E, nesse campo, ele sempre recorda o exemplo do pai, economista e jurista de formação, que, mesmo nas condições de preso num campo de internamento durante dez meses entre 1940 e 1941, quando os ingleses prenderam emigrantes de origem alemã, mesmo fugidos ao nazismo (como foi o caso do casal Zander que saíra da Alemanha hitleriana em 1937), resolveu meter mãos à obra e criar uma espécie de universidade com 40 cursos por semana desde física teórica, a filosofia grega, a música. Benjamim que tinha, na altura, pouco mais de um ano, e que ficou com a mãe e os irmãos numa cidadezinha inglesa, ficou marcado por esta postura.

Uma atitude que implica vários colaterais: não basta explorar oportunidades, há que gerá-las também. E não se trata de “pensamento positivo” – muitas vezes artificial, envolto em optimismo plástico. “A minha abordagem da liderança não se baseia em perder tempo com juízos de valor. Mas, no quê a seguir”. No que se pode fazer acontecer a seguir.

As exigências da visão

Mas não se trata de mero pragmatismo político, insiste. Ele cita o exemplo de Mandela, para explicar o que entende pela importância da visão nessa atitude. “Não essa coisa irritante de que ninguém se lembra, esse blá-blá-blá sem sentido”, que as empresas têm a mania de meter, às vezes, até no tamanho de um cartão de crédito, se calhar à espera que todos memorizem aquelas “tretas”. Visão é outra coisa: “Mandela, quando antes lhe haviam oferecido a liberdade em troca de largar a sua visão para a África do Sul, gritou, indignado, aos carcereiros: fechem a porta!”.

A arte da possibilidade alimenta-se de uma forma de estar e de pensar. “Paixão por fazer música sem barreiras”, é a visão, o modo de estar quer da Orquestra de Boston como da Orquestra Filarmónica Juvenil do Conservatório de Nova Inglaterra, que Zander continua a dirigir desde 1967, quatro anos apenas depois de ter emigrado da Inglaterra para os Estados Unidos.

Este modo de estar exige, no entanto, uma certa forma de pensar, confessa o maestro-guru. “A arte da possibilidade é contra-intuitiva. Mas isso é difícil. Exige muita prática. Obriga a quebrar a forma comum de pensar e abandonar os clichés. Obriga a ser-se criativo e experimental”, conclui.

ENTREVISTA RÁPIDA

« Muitas dessas histórias que conto baseiam-se no pensamento contra-intuitivo. Em deixar as pessoas ser criativas».

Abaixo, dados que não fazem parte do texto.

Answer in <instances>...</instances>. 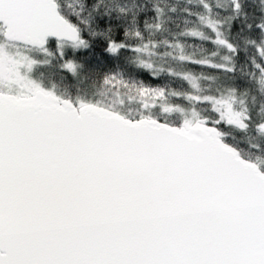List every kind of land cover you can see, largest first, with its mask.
Returning a JSON list of instances; mask_svg holds the SVG:
<instances>
[{"label": "snow or ice", "instance_id": "snow-or-ice-1", "mask_svg": "<svg viewBox=\"0 0 264 264\" xmlns=\"http://www.w3.org/2000/svg\"><path fill=\"white\" fill-rule=\"evenodd\" d=\"M0 264H264V0H0Z\"/></svg>", "mask_w": 264, "mask_h": 264}, {"label": "trees", "instance_id": "trees-1", "mask_svg": "<svg viewBox=\"0 0 264 264\" xmlns=\"http://www.w3.org/2000/svg\"><path fill=\"white\" fill-rule=\"evenodd\" d=\"M191 43V41H189ZM206 47H211V45H206ZM190 70L199 73L201 71L200 68L198 67H194V66H190ZM146 82L151 83L153 85H159V84H163V83H167L168 80L167 78H161V79H149L147 77H145ZM172 87H180V83L178 81H173L171 84ZM184 87H187V85L185 84Z\"/></svg>", "mask_w": 264, "mask_h": 264}]
</instances>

P: Mais do que metáforas, o maestro conta histórias carregadas de simbolismo. Como a da professora que, para acabar com a discriminação e gozo pelos colegas de uma aluna que fizera quimioterapia, decidiu, inesperadamente, rapar o próprio cabelo e surpreender a turma…

R: Não é extraordinário? Há imensas histórias assim. Uso sempre imensas histórias – verídicas – nas minhas apresentações e no livro. A história do meu pai no campo de internamento nos anos 1940 é outra surpreendente. Criou 40 cursos, imagine-se. Muitas dessas histórias baseiam-se no pensamento contra-intuitivo de que ainda há pouco falávamos. Em deixar as pessoas ser criativas.

P: Numa situação de crise aguda, de Grande Depressão, como ainda vivemos, o que é mais adequado, o estilo de maestro de Orquestra ou o jamming do jazz do French Quarter de Nova Orleães?

R: (Risos prolongados). Não faço essa escolha. Depende das circunstâncias, podemos optar por um ou por outro. Retiro muitos ensinamentos da música clássica, mas adoro jazz. Cada estilo é para cada situação. A minha tarefa é fazer as pessoas estarem cientes da música.

P: Aliás, a interpretação de uma sinfonia pela sua Orquestra é candidata aos Grammy que vão realizar-se no final de Janeiro e tem tido uma menção especial…

R: Sim, a nossa interpretação da 5ª Sinfonia de Anton Bruckner foi nomeada para os Grammy de 2010. Do Porto vou, aliás, viajar para Los Angeles para essa 52ª Gala. De facto, à interpretação da sinfonia juntámos um outro CD onde explicamos a música mesmo para quem nada entenda, para novas audiências, para gente insuspeita. Tem sido um êxito de vendas. E são 80 minutos de comentário! [A nomeação de Zander acabou por não ganhar o prémio].